**Activities**
**a.** In the passage on political temperaments, write out everything from "3. COMFORT WITH" down to "to describe ideologies?", substituting "belief systems" for "ideologies".
**b.** Condense the paragraph of the passage on political temperaments that begins "For example, many corporate ideologues" into a short bulleted list that keeps its main facts.

**Page excerpt**
═══

For example, many corporate ideologues are called Conservative, but — under the more-precise definitions above — are in fact radical Progressives. Take libertarian Silicon Valley technologists, like Peter Thiel: They constantly speak about abstract, rational ideals, like “Efficiency” “Openness” and “Transparency”; they want to centralize authority in technological experts; they want to “disrupt” every “irrational” practice of today with some more ideal practice of tomorrow; and they have disdain for 1,000+ year old institutions, like the university or face-to-face schooling. They may be opposed to unions, support corporate tax breaks, and want limited government, but they simply don’t have a Conservative temperament when it comes to politics.

One final note on this point: you can see how “Progressive” and “Conservative” can be temperaments of any ideology by seeing how you can argue for the same issue with each different temperament. For example, you could argue for gay marriage Progressively: “We believe in equality and gay people are being denied equality, so we must solve this problem by granting them equality in marriage.” Or you could argue for gay marriage Conservatively: “Marriage is an important inherited institution for wisely structuring our relations. The more people that participate in this well-tested practice, the better. We can’t risk a portion of the population being outside of this practice, so we should expand it to include them.”

3. COMFORT WITH HIERARCHY: “Left-wing” vs. “Right-wing”

If “Progressive” and “Conservative” are not words to describe ideologies, but rather words to describe political temperaments, then what are some words to describe ideologies?

═══

**Information**

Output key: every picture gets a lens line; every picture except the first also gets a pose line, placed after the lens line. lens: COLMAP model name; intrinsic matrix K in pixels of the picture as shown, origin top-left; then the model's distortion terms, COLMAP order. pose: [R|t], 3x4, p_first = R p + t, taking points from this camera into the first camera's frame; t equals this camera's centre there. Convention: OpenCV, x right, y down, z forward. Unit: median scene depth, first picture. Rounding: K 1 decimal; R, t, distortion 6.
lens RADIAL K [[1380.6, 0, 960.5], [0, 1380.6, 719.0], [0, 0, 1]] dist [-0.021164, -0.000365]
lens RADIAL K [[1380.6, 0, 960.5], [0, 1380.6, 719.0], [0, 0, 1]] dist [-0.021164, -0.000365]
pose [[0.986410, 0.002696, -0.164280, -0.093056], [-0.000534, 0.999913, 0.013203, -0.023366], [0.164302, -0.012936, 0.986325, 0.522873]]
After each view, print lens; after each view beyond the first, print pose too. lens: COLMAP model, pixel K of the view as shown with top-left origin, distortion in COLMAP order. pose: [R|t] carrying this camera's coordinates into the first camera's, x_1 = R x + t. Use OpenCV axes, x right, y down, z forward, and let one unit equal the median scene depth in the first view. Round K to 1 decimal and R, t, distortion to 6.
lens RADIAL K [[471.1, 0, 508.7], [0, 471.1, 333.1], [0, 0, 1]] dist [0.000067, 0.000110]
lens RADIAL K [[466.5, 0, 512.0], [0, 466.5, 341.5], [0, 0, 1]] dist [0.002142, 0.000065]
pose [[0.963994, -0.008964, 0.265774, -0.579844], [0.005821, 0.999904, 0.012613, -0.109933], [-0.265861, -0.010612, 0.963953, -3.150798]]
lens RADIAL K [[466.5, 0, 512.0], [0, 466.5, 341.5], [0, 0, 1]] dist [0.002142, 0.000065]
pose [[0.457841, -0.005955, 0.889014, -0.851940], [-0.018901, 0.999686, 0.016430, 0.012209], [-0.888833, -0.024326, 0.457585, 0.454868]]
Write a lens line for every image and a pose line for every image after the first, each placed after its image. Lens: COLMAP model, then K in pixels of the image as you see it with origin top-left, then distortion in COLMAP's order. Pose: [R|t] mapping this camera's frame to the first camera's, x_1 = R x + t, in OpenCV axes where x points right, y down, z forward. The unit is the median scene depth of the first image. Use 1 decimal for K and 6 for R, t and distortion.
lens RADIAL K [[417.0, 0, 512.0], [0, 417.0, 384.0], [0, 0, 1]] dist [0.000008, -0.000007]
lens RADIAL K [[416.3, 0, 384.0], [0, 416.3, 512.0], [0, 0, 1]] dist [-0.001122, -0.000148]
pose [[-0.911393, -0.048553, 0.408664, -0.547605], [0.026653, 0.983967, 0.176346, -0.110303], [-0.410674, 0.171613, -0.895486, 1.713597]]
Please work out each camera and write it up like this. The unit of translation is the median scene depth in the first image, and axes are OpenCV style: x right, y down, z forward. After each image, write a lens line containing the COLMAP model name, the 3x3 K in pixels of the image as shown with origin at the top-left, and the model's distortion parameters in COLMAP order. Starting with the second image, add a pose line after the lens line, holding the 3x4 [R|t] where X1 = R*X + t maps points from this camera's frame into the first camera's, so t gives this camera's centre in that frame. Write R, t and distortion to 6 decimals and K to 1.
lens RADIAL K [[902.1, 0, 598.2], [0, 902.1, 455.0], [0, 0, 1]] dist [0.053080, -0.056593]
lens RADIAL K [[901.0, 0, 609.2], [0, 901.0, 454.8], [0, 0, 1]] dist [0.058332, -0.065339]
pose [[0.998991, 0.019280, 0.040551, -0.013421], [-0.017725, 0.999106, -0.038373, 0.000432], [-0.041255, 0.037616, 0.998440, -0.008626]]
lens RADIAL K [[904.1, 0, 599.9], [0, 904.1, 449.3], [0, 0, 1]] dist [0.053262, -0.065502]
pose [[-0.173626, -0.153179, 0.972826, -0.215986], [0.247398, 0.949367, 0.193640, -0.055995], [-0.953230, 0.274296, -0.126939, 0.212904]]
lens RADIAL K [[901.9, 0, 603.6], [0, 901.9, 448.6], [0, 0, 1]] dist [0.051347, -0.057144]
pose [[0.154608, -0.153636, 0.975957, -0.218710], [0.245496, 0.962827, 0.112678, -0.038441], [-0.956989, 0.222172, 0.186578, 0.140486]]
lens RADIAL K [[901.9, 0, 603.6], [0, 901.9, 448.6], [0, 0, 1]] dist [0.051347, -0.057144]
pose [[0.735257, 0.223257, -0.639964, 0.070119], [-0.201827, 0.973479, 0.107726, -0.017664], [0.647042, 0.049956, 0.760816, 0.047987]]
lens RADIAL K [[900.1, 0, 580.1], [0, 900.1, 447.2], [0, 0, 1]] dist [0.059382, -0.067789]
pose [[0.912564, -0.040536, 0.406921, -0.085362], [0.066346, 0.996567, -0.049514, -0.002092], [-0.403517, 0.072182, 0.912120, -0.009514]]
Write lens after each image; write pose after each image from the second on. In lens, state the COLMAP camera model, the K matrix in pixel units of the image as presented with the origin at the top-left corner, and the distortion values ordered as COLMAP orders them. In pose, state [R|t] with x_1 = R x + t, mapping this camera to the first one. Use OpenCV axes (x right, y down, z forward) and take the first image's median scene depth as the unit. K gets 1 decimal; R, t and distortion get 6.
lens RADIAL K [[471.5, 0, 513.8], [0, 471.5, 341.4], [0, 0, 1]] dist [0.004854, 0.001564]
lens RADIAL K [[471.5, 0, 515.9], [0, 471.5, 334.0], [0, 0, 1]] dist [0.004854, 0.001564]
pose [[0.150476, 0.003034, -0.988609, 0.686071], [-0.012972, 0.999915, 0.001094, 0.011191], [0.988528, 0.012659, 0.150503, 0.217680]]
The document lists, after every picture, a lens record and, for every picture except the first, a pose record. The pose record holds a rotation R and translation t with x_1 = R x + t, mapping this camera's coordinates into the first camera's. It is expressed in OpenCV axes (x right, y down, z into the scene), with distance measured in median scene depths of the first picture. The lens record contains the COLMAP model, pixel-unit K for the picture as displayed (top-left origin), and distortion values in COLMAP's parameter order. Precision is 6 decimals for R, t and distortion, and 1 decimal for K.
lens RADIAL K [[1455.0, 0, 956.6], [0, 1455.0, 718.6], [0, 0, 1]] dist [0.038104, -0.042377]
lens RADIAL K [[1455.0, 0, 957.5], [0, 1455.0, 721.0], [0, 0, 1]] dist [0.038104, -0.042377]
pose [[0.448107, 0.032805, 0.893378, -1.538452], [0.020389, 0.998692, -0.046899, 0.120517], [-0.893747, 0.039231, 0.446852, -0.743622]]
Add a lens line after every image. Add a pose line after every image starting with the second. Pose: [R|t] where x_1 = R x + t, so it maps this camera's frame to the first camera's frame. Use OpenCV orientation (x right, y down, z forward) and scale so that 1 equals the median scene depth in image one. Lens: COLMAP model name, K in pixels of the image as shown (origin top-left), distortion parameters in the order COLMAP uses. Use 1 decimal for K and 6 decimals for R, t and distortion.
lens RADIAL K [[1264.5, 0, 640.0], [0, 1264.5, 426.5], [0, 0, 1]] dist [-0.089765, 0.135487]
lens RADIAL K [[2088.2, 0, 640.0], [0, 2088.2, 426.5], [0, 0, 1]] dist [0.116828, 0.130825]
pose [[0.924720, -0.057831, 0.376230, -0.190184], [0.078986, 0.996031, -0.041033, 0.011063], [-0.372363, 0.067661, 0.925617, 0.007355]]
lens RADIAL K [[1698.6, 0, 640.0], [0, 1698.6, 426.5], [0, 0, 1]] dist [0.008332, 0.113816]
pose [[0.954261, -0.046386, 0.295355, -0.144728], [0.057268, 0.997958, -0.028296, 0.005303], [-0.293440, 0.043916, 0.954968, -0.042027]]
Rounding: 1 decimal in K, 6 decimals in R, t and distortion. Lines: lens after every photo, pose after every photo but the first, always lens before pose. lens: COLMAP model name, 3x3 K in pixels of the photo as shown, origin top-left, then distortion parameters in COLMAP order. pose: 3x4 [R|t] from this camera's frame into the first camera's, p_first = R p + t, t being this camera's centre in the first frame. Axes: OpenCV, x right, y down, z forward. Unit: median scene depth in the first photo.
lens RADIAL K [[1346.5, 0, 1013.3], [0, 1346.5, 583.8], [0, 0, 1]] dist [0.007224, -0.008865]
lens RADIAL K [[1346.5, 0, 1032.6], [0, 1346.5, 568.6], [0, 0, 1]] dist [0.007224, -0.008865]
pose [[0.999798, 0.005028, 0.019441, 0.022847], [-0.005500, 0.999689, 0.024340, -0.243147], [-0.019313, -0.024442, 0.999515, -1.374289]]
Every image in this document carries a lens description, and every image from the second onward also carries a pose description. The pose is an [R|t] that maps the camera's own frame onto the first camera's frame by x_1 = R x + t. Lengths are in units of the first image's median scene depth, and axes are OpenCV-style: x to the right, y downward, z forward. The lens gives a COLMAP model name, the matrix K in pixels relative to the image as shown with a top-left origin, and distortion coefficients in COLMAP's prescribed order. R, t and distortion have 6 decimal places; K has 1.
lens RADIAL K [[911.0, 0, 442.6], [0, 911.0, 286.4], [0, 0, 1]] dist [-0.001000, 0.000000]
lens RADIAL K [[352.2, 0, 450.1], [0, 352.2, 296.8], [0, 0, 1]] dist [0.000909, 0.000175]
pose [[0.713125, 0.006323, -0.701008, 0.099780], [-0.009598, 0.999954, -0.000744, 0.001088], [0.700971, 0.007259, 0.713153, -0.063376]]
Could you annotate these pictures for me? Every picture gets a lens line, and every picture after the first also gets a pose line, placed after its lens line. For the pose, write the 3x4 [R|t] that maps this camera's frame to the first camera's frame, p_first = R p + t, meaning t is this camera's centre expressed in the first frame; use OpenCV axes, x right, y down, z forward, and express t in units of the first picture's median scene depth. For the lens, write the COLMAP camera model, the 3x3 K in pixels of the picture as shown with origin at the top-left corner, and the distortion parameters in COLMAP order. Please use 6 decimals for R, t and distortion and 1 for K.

═══

**Task results**
**a.**
3. COMFORT WITH HIERARCHY: “Left-wing” vs. “Right-wing”

If “Progressive” and “Conservative” are not words to describe belief systems, but rather words to describe political temperaments, then what are some words to describe belief systems?

**b.**
- Many corporate ideologues called Conservative are, by the definitions above, radical Progressives.
- Libertarian Silicon Valley technologists such as Peter Thiel are an example. They:
  - talk constantly about abstract, rational ideals like "Efficiency," "Openness" and "Transparency"
  - want authority centralized in technological experts
  - want to "disrupt" every "irrational" practice of today with a more ideal practice of tomorrow
  - have disdain for institutions over 1,000 years old, such as the university or face-to-face schooling
- They may oppose unions, support corporate tax breaks and favor limited government, but they do not have a Conservative political temperament.